Three months before the year’s close, 2025 is emerging as one of the darkest years yet for the cryptocurrency industry. Criminal groups and hackers have siphoned off $2.34 billion from digital asset platforms and investors—already surpassing last year’s tally by 35 percent—even as the overall number of scams has dropped sharply.
The paradox underscores a sobering reality: scams are becoming fewer but far more sophisticated, with single attacks now capable of inflicting more damage than dozens of smaller ones.
Data compiled by the analytics firm CryptoPresales.com shows that reported scams and thefts have fallen by half this year, even as the total amount stolen has soared. That makes 2025 the third costliest year on record for crypto crime, trailing only 2021 and 2022, when losses reached $2.73 billion and $3.54 billion.
One incident alone accounted for nearly 60 percent of this year’s losses. In February, hackers drained $1.46 billion from Ethereum wallets held by Bybit, a Dubai-based exchange. While the company has not disclosed who was behind the breach, cybersecurity researchers say the scale and precision of the theft bore hallmarks of North Korea’s Lazarus Group, long accused of financing the country’s weapons program through cybercrime.

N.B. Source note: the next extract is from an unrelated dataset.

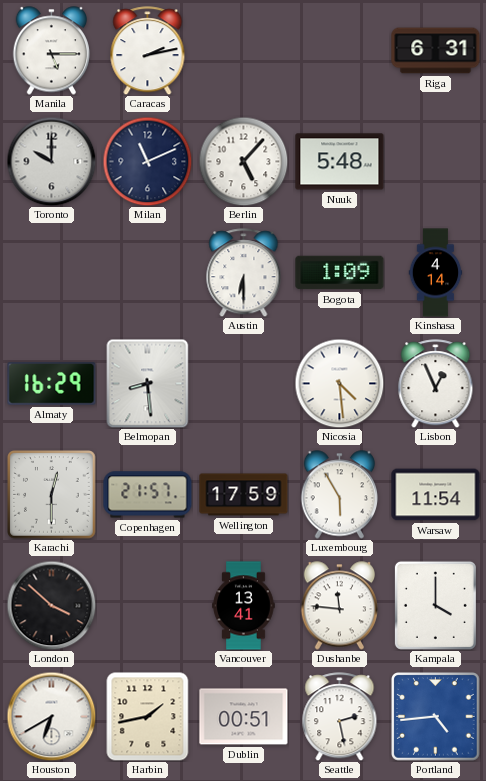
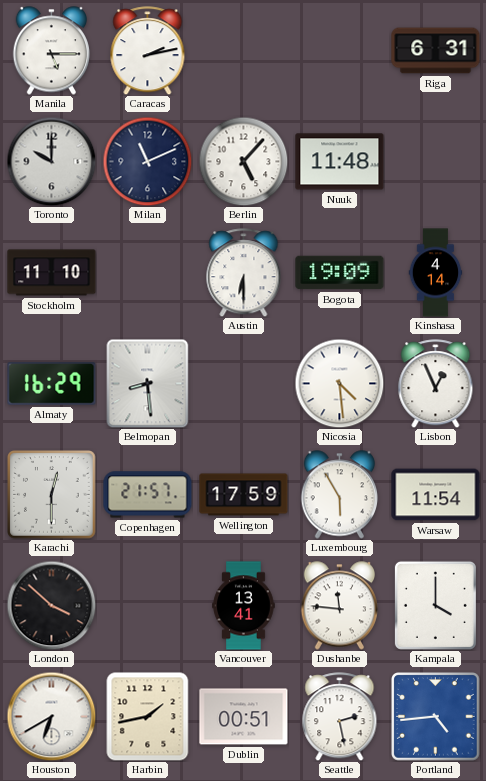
Nuuk: 5:48 -> 11:48
Stockholm: none -> 11:10
Bogota: 1:09 -> 19:09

The broader trend is equally alarming. In 2023, scammers carried out a record 283 attacks, stealing $1.74 billion. The number of incidents fell by a third to 187 last year, with roughly the same losses. This year, the count has plunged to just 83 reported cases—the lowest since 2020. But the average haul per heist has ballooned.

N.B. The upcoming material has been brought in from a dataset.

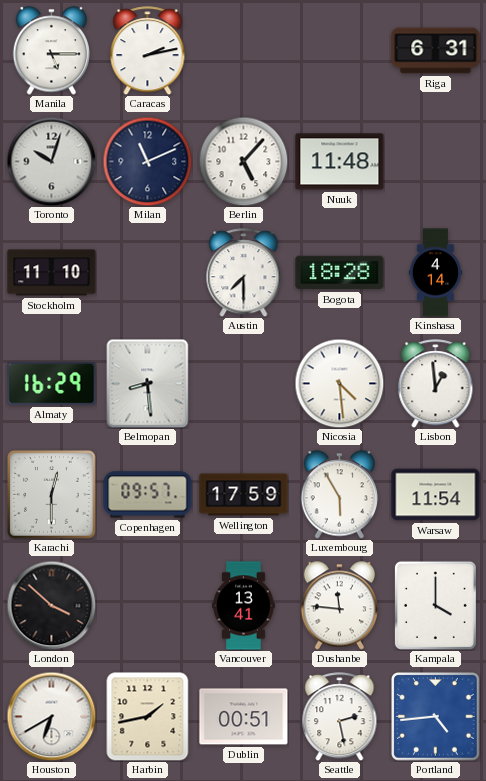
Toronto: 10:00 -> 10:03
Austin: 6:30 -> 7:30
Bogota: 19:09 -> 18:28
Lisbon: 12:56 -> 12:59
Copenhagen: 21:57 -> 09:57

“Since the beginning of the year, there have been 83 reported cases, 2.2 times less than in the entire 2024, and the lowest figure since 2020. However, the total amount of stolen money jumped to $2.34 billion. Nearly 60% of that value was stolen in just one scam,” says the report. “In February, Dubai-based centralized exchange Bybit was hit by an attack that stole record-breaking $1.46 billion from its ETH cold wallets. The attack, rumored to have been carried out by North Korea’s Lazarus Group, is the largest crypto crime on record.”
The cumulative toll is staggering. Since the early days of Bitcoin, criminals have stolen more than $15 billion across some 1,100 reported heists, according to industry tallies. Nearly 80 percent of that total has been taken in the last five years alone. If the stolen tokens had been held rather than laundered or liquidated, their value today would exceed $50 billion.

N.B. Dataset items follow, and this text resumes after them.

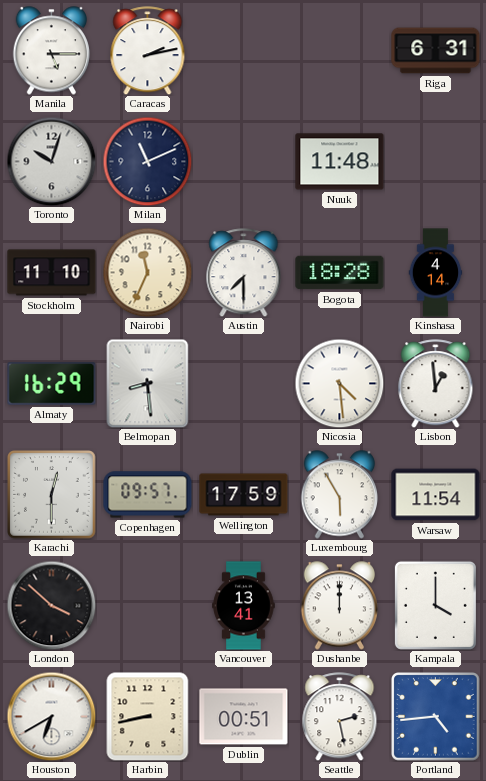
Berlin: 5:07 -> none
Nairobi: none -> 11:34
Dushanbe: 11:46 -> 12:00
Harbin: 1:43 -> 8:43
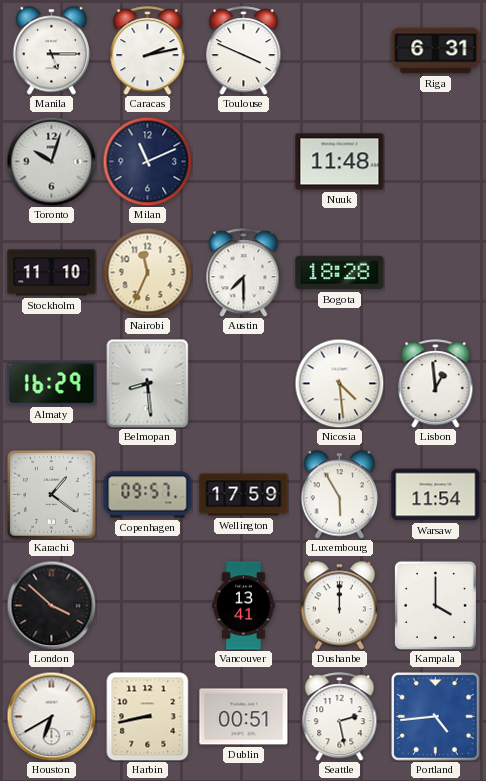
Toulouse: none -> 3:49
Kinshasa: 4:14 -> none
Karachi: 12:30 -> 1:21
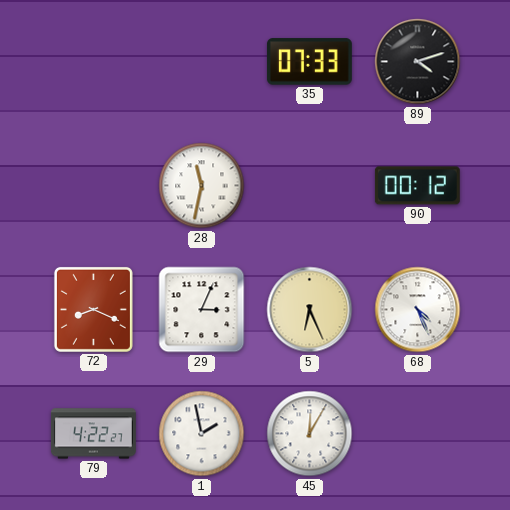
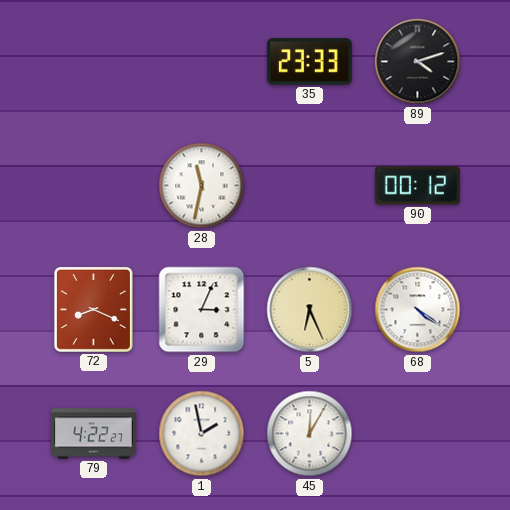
35: 07:33 -> 23:33
68: 4:26 -> 4:21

For regulators and the crypto industry alike, the trend poses a renewed challenge. Governments have tightened rules around exchanges, and blockchain analytics firms have grown more adept at tracing stolen funds. Yet cybercriminals remain a step ahead, exploiting vulnerabilities in emerging protocols and overwhelming firms’ defenses.
With the year not yet over, analysts warn that 2025 could still set a new record.